**Extracted text:**

--------------------------------------------------

SOAPBOX
Zen and
the Art of Making
By Phillip Torrone, Open Source Enthusiast
LATELY I’VE BEEN THINKING ABOUT
how much fun it is when you’re a beginner
at something as opposed to being an expert.
At some point, we all become experts at one
thing or another. I really want to avoid being
an expert in some things, only so I can continually look forward to learning more without
the burden of being an expert. Being an expert
means your journey is somewhat over.
A beginner can imagine more than an
expert because a beginner doesn’t see constraints yet. Kids are the same way — they
approach things with an open mind because
they haven’t been told “you can’t do that” yet.
Beginners aren’t billing someone for their
time — it’s not a job, and time doesn’t matter. Beginners (and kids) usually have more
time than money. Beginners aren’t collecting
trophies (yet) — they’re exploring. If you don’t
know the boundaries of something, for a brief
time your ideas are boundless.
Experts stay still; beginners are constantly
moving. An expert can point out the difficulty
in every project, while the beginner can only
see possibilities (and later, many ways to
make mistakes). The reward for beginners
is not the stuff they make, it’s the person
they become because of the stuff they make
and share. Beginners need to practice a lot;
experts need to talk more than practice.
Beginners do very simple things before they
understand what they are doing. Experts
struggle to make things simple because they
want to put everything they know into something, to demonstrate their expertise.
Beginners share their mistakes; experts
hide them. Knowledge is one of the few things
that doesn’t diminish the more you share it.
I probably read about 1,000 messages a day
across mailing lists, forums, customer support
emails, Google+, Twitter, and more. Beginners
can celebrate failure while experts rarely
admit it. For a beginner, all the obstacles,
failures, and challenges are the path ahead.
Beginners usually don’t have any fear; they
just make things — maybe it doesn’t work out,
maybe it does — but they don’t have the same
risk aversion experts tend to have.

--------------------------------------------------

**Entries supplied:**
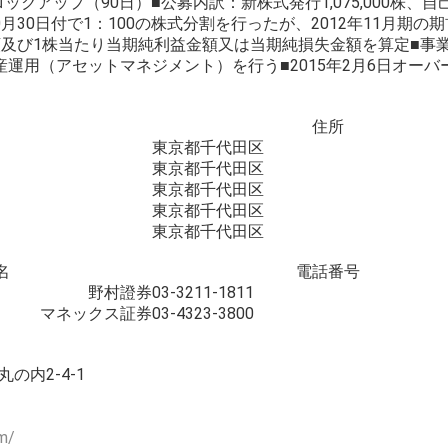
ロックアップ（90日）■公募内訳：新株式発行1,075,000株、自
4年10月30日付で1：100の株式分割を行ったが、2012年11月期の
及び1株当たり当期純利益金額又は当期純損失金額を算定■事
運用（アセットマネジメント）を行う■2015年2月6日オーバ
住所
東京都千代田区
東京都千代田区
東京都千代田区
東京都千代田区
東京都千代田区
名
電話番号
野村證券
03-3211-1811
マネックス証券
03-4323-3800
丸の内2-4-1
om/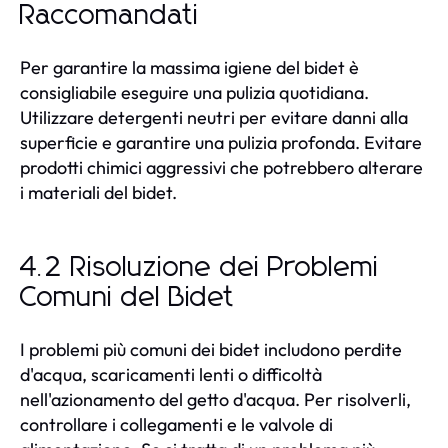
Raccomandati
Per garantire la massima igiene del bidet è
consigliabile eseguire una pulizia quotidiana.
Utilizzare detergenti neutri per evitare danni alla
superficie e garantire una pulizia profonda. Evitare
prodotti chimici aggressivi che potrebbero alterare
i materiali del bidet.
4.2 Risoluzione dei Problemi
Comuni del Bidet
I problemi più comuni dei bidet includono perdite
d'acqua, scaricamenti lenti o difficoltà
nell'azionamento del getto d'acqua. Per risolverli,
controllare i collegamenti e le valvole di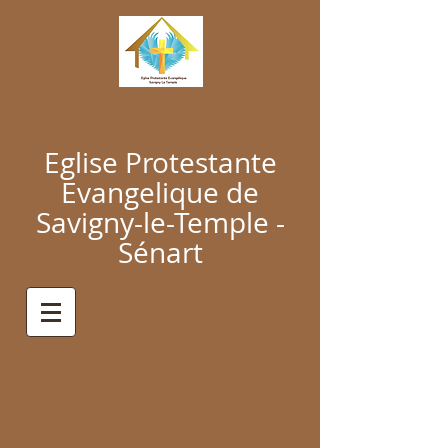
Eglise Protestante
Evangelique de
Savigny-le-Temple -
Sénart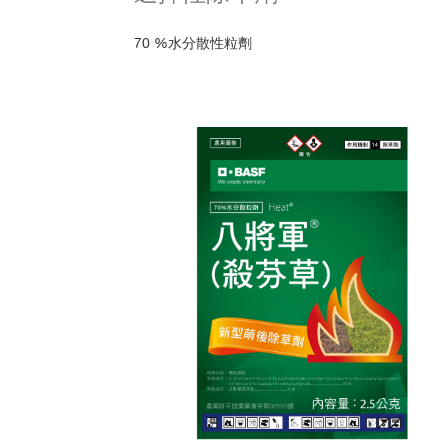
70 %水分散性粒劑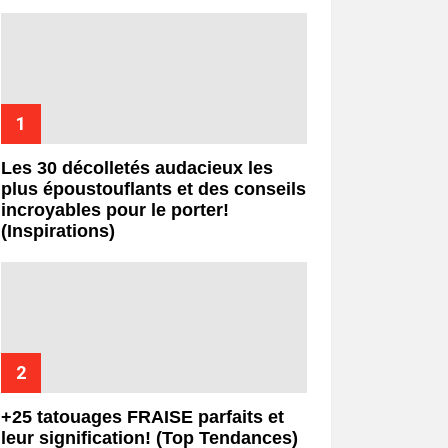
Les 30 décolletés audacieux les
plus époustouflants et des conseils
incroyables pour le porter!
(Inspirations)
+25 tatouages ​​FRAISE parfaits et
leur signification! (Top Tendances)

--------------------------------------------------

**Exercises to complete:**
1: Return the stretch of the Zen and the Art of Making column from "Beginners do very" through "demonstrate their expertise.", word for word.
2: Answer these from the Zen and the Art of Making column:
(a) About how many messages does Torrone say he reads a day?
(b) What does the column say the reward for beginners is?
(c) What is knowledge said to be one of the few things that doesn't do?
3: Write what comes next in the Zen and the Art of Making column, starting after its final sentence.

**Responses:**
1:
Beginners do very simple things before they
understand what they are doing. Experts
struggle to make things simple because they
want to put everything they know into something, to demonstrate their expertise.

2:
(a) About 1,000.
(b) The person they become because of the stuff they make and share.
(c) Diminish the more you share it.

3:
Beginners get the satisfaction of solving
many small problems that are wonderful milestones to keep motivated. Experts build bigger
and for longer, so when something goes wrong
it can really crash hard. The little problems a
beginner solves are like weeds in a garden: you
find them and use them for mulch — they’re
fuel. Eventually you might have a manicured
estate, but I think the small garden is more fun
and approachable. More people can participate
because the fence is lower, or not there at all.
Once you get enough experts together,
that’s when the infighting usually starts. Even
The Beatles fought with each other about who
was the best. Experts start to see the tiniest
differences between each other and (usually)
fork their efforts. It might be, over the phrasing or titles of efforts, what licenses they use
or don’t use, who is more pure than someone
else. Beginners don’t know enough to care
about these things yet — it’s the freedom
beginners enjoy, even if it’s just for a short
while. Beginners tend to see what they have
in common with each other; experts can only
see the differences. Many experts don’t want
to share their knowledge, and beginners don’t
have anything to share yet other than encouragement and enthusiasm for other beginners.
Experts like to defeat each other, often publicly; beginners conquer themselves and their
own challenges, and the experience cannot be
taken away by anyone. Beginners don’t have
strong opinions — they can’t effectively bother
each other yet.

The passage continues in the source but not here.